PROBLEM STATEMENT
Copy every line of text in the material below exactly as it appears, leaving out the pictures.

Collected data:
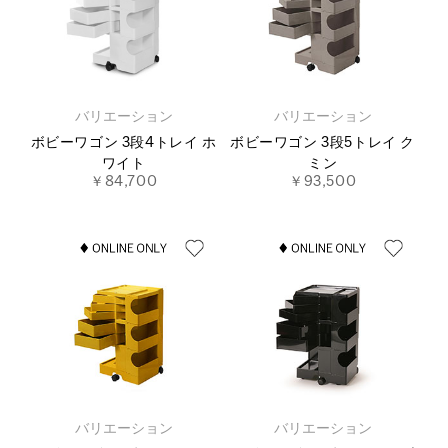
バリエーション
バリエーション
ボビーワゴン 3段4トレイ ホ
ボビーワゴン 3段5トレイ ク
ワイト
ミン
￥84,700
￥93,500
バリエーション
バリエーション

RESPONSE TO THIS TASK
バリエーション
バリエーション
ボビーワゴン 3段4トレイ ホ
ボビーワゴン 3段5トレイ ク
ワイト
ミン
￥84,700
￥93,500
バリエーション
バリエーション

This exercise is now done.